А от куч хвороста и колотых дров, которых он просил не брать, и мужики друг друга просили о том же, не осталось и следа.
Можно было сейчас пойти к ним на деревню и сказать:
— Твари вы несчастные, дикари! Хороших отношений вы не понимаете и не цените, а если и понимаете, то не можете сладить со своими инстинктами, поэтому вы и не заслуживаете доброго отношения, и я теперь каждую шельму буду штрафовать да в острог!..
Но встречаться с какой-нибудь недобросовестностью и прямо в глаза говорить о ней тому, кто ее допустил, у Митеньки Воейкова никогда не хватало силы. Было даже немножко страшно и неприятно видеть перед собой уличенного.
А потом и фраза, с которой нужно было обратиться к мужикам, была несколько длинновата, да там еще замешалось иностранное слово — инстинкт, без которого он не мог обойтись, а мужики его не поймут. Какой-нибудь Щербаков заменил бы его таким словцом, которое сразу прочистило бы все мозги, но Дмитрию Ильичу мешала сделать это известная внутренняя совестливость, мягкость и неспособность ни к чему грубому.
И выходило так, что иностранного народ не понимает, а на грубое Дмитрий Ильич неспособен.
Опять — круг.
Потом стоило только развить эту мысль о воздействии на мужиков, как сейчас же по обыкновению вылезали вопросы:
— А имею ли я на это право? Не судебное, глупое право, а внутреннее, — говорил Дмитрий Ильич, садясь на пень срезанного мужиками дерева.
— Да, но в свою очередь я имею же, наконец, право защищать себя, свое существование на земле? — говорил он кому-то, для убедительности приставив палец к средней пуговице тужурки.
Но тут он вспоминал, что он находится в полосе новой жизни, в перерожденном состоянии, а перерожденное состояние как-то молчало об этом праве и, по-видимому, скорее склонялось к отрицательному ответу.
— Если подсчитать всю цепь наследственных грехов, какие я несу на себе против них, — говорил Митенька, задумчиво глядя в землю перед собой, — то эта кража деревьев окажется такой… таким вздором, о котором стыдно даже и говорить.
Было ясно, что против мужиков он оказывался совершенно бессилен, так как они имели право расширять и улучшать свое положение на его счет, а он не имел права даже защищать свое собственное существование.
И оставалось только сидеть, молчать и не подавать признаков жизни — жизни скверной, преступной, — если принять в соображение всю цепь наследственных грехов, какие он нес в себе против них.
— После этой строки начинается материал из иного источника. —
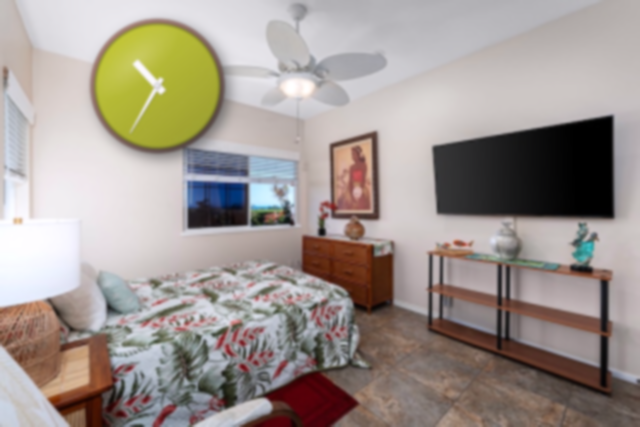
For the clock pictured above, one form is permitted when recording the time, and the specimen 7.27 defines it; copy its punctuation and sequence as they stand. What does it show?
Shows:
10.35
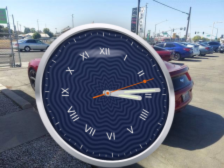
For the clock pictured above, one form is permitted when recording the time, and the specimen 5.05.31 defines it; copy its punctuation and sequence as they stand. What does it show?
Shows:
3.14.12
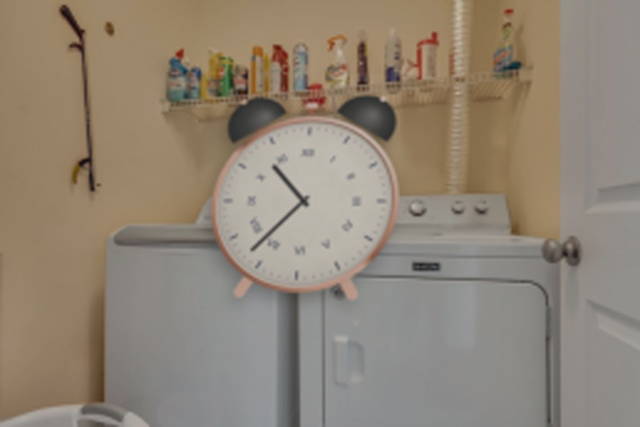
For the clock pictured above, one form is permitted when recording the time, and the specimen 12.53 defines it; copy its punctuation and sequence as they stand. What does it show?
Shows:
10.37
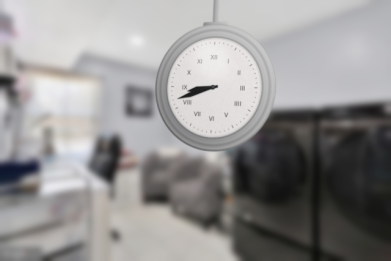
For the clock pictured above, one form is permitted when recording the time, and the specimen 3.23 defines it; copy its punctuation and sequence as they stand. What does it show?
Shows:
8.42
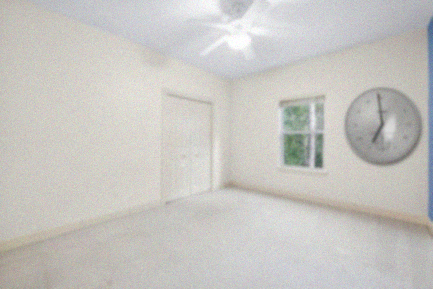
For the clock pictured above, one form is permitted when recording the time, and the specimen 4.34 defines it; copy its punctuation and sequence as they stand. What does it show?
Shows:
6.59
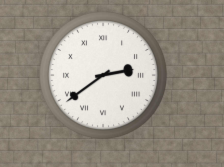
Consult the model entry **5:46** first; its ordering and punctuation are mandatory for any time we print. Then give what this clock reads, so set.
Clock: **2:39**
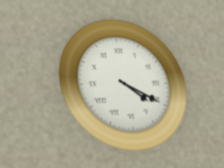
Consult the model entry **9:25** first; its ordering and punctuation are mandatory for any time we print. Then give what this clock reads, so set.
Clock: **4:20**
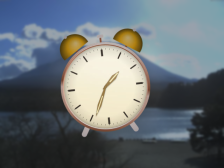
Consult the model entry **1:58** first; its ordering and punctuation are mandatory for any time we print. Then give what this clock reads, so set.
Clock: **1:34**
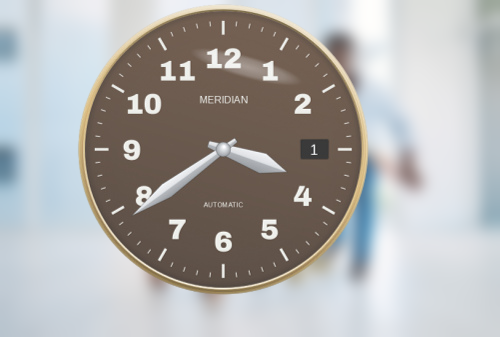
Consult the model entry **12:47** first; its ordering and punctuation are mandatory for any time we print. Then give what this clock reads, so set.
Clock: **3:39**
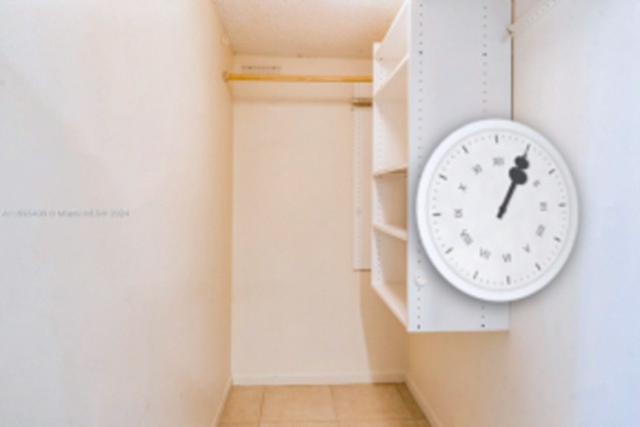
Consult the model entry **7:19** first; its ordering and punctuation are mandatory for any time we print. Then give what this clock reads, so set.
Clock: **1:05**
И всецело положиться на время и на их милость и быть благодарным им, если они позволят вообще-то существовать ему на земле.
Митрофан, оставшийся без направляющей руки, ничего не делал, хотя, как всегда, сохранял вид делающего. Он ходил по двору, искал что-то, разгребал ногой щепки и все поглядывал на окна, как бы оттуда ожидая источника для направления его энергии.
Но источник ничем себя не обнаруживал, и у Митрофана не было чувства раскаяния от своего безделья, так как не он был виноват в нем, а хозяин, который не заставляет его делать что нужно.
Все это было так трудно, так все расползалось, что в один из моментов упадка духа Митенька решил поехать к одному человеку, крепкому верой во внутреннее — именно к графине Юлии, в ее монастырь или усадьбу, и подкрепиться ее одобрениями и верой.